━━━ Exercise text ━━━
It is hard to disagree with the main arguments of Abdullahi an-Na’im’s impeccable book: a healthy religious life requires a secular state, even as political life may remain infused with the religious values of the population. And the historical examples provide added credence to the point. An Islamic state as such never existed historically, even though pre-modern states cannot be regarded as secular in the contemporary sense of the word. But there has never been a state in Islamic history that fused entirely religious and political authority after Muhammad, and it is far from obvious that Muhammad’s own Medina community constituted a state or was meant as a model for any state. All states in Islamic history had a more clearly defined political than religious character, even as they used religion for their purposes or were expected to fulfill some religious roles. In effect, they were political entities that survived to the extent that they accommodated themselves to the diversity (including legal diversity) of Islam and other local traditions. Colonial rule is to blame for rigidifying the sense of what Islam meant, namely by codifying diverse, flexible religious traditions into standard legal formats and ignoring the fluidity of communal boundaries between Muslims and non-Muslims. However, this rigid colonial perspective on the meaning of religiosity and identity was inherited by contemporary Islamic political movements and states claiming to be Islamic.
Even though some of these arguments have been stated in one way or another by various Muslim intellectuals and scholars of Islam over the past century, here we find them organized into a coherent and forceful exposition that highlights, given the expertise of the author, the shari’a dimension of Islamic teachings. As such, this exposition constitutes an extremely valuable contribution to the Muslim public sphere. But I am left wondering whether it speaks to the reasons as to why religion remains (or has become) an important source for justifying or contesting the state in our time. I will try to say something about that shortly, but before doing so I would like to offer three rejoinders regarding the meaning of shari’a, and specifically to what extent we can understand it as Islamic “law.”
━━━ Material supplied ━━━
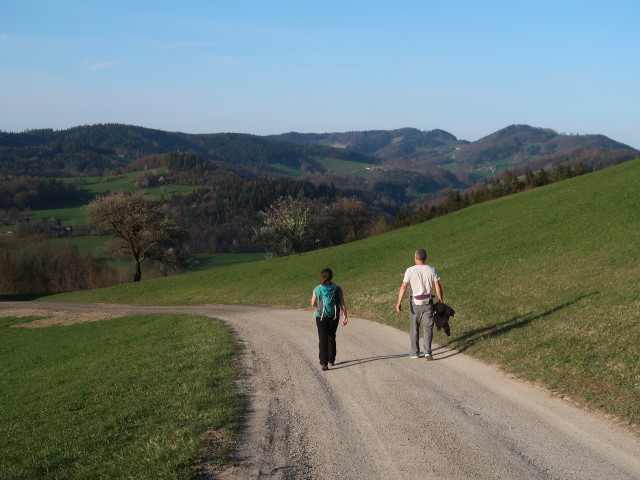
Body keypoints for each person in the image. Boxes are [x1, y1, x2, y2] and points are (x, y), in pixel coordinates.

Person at [396, 249, 443, 361]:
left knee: (414, 328)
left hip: (415, 303)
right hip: (428, 302)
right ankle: (427, 351)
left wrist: (399, 302)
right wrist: (441, 299)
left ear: (416, 258)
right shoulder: (432, 269)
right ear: (425, 258)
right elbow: (437, 286)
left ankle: (415, 352)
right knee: (428, 328)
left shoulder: (410, 270)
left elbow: (404, 287)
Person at [311, 268, 348, 371]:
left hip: (321, 316)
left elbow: (313, 303)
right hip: (334, 316)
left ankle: (324, 363)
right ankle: (331, 359)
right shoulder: (338, 288)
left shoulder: (317, 289)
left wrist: (318, 308)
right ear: (331, 276)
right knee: (331, 336)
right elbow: (342, 303)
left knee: (322, 339)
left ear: (322, 276)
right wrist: (345, 316)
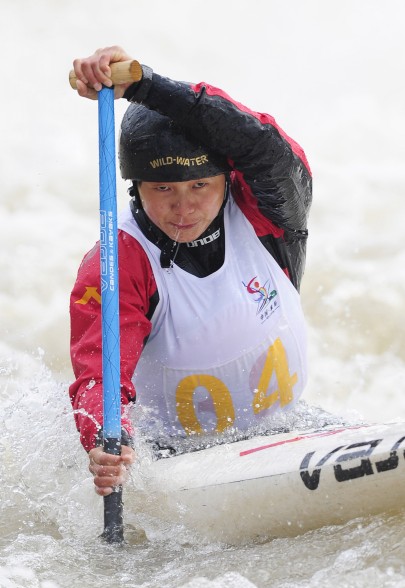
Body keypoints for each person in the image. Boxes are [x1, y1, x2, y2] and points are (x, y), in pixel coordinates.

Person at [69, 46, 312, 497]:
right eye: (162, 188)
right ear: (136, 189)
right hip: (177, 465)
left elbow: (260, 142)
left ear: (226, 178)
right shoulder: (119, 259)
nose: (184, 207)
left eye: (200, 185)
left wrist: (145, 86)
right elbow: (99, 376)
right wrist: (106, 443)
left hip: (291, 434)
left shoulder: (269, 212)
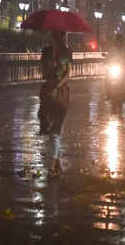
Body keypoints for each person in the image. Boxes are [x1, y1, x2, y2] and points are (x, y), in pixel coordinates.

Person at [38, 30, 72, 177]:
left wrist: (54, 84)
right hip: (60, 95)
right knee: (54, 132)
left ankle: (52, 167)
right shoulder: (65, 52)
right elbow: (68, 75)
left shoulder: (48, 51)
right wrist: (58, 85)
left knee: (53, 132)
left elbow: (42, 72)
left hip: (50, 94)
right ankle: (55, 163)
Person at [106, 34, 125, 98]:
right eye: (118, 40)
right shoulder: (112, 49)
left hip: (123, 67)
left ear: (122, 41)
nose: (119, 42)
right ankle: (108, 92)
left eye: (120, 41)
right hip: (114, 67)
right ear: (116, 41)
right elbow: (108, 56)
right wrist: (106, 61)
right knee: (106, 77)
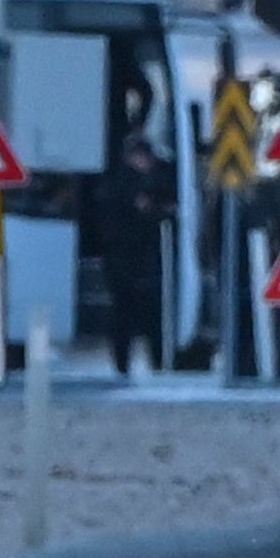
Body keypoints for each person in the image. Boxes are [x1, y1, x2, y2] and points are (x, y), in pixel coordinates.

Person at [95, 133, 176, 377]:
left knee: (131, 315)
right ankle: (141, 363)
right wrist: (160, 211)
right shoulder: (125, 184)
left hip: (129, 260)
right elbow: (146, 212)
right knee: (133, 314)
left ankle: (134, 364)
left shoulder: (121, 181)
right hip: (129, 260)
━━━
**Exercise A:**
In the review of Abdullahi an-Na'im's book, how does colonial rule rigidify the sense of what Islam meant?
**Exercise B:**
Resume the review of Abdullahi an-Na'im's book from its final sentence.

**Answer space A:**
It codified diverse, flexible religious traditions into standard legal formats and ignored the fluidity of communal boundaries between Muslims and non-Muslims.

**Answer space B:**
First, shari’a had historically referred to the sum-total of practical ways of being a Muslim in the world—i.e., it was meant more as a guide to everyday pious life rather than as a set of rules to be deposited unto a uniform state law. Hence, the historical diversity of the shari’a (even within territories and among populations ruled by a single state). This historical rootedness of the shari’a in everyday life appears to be responsible for why Muslims came to see it as organically fitting into their varied ways of life, without a need for force or coercion. Only in modern times does shari’a come to be understood as “law” in a more strict sense of the word, and only in this way did it become a problem.
Second, even when it is asserted as a guide for modern law, one could still maintain the old flexibility of the shari’a by highlighting not the formal rules of the shari’a itself but its “intentions,” maqasid al-shari’a. This kind of discussion is less attuned to what the rules should be, and more to how to make sense of the rules in terms of our values, interconnections, and sense of sociability or purpose in life. Thus whereas pure formalistic discussions of shari’a tend to posit it as external to human agency, discussions of the intentions of the shari’a are geared toward humanizing it and making it, again, into an organic outgrowth of a reflexive process or interactive reasoning.
Third—and this point has to be argued forcefully—no religion can survive if approached strictly or primarily as a set of “laws” that are external to the human interpreter. Indeed, as an-Na’im clearly argues, this is how religious reason itself develops, and in the final analysis it is the believer who is making sense of what their religion is. The problem arises when religion begins to appear entirely external to the individual psyche—that is, as a set of rules that requires obedience for no reason other than that it is the “law,” enforced by an authority (which might be the state), and requiring no personal spiritual investment. A proper religious life, then, is less about obeying the law and more about social and spiritual orientations. As such, religious life that is voluntarily chosen informs ethical conduct in society and spiritual experience vis-à-vis the self.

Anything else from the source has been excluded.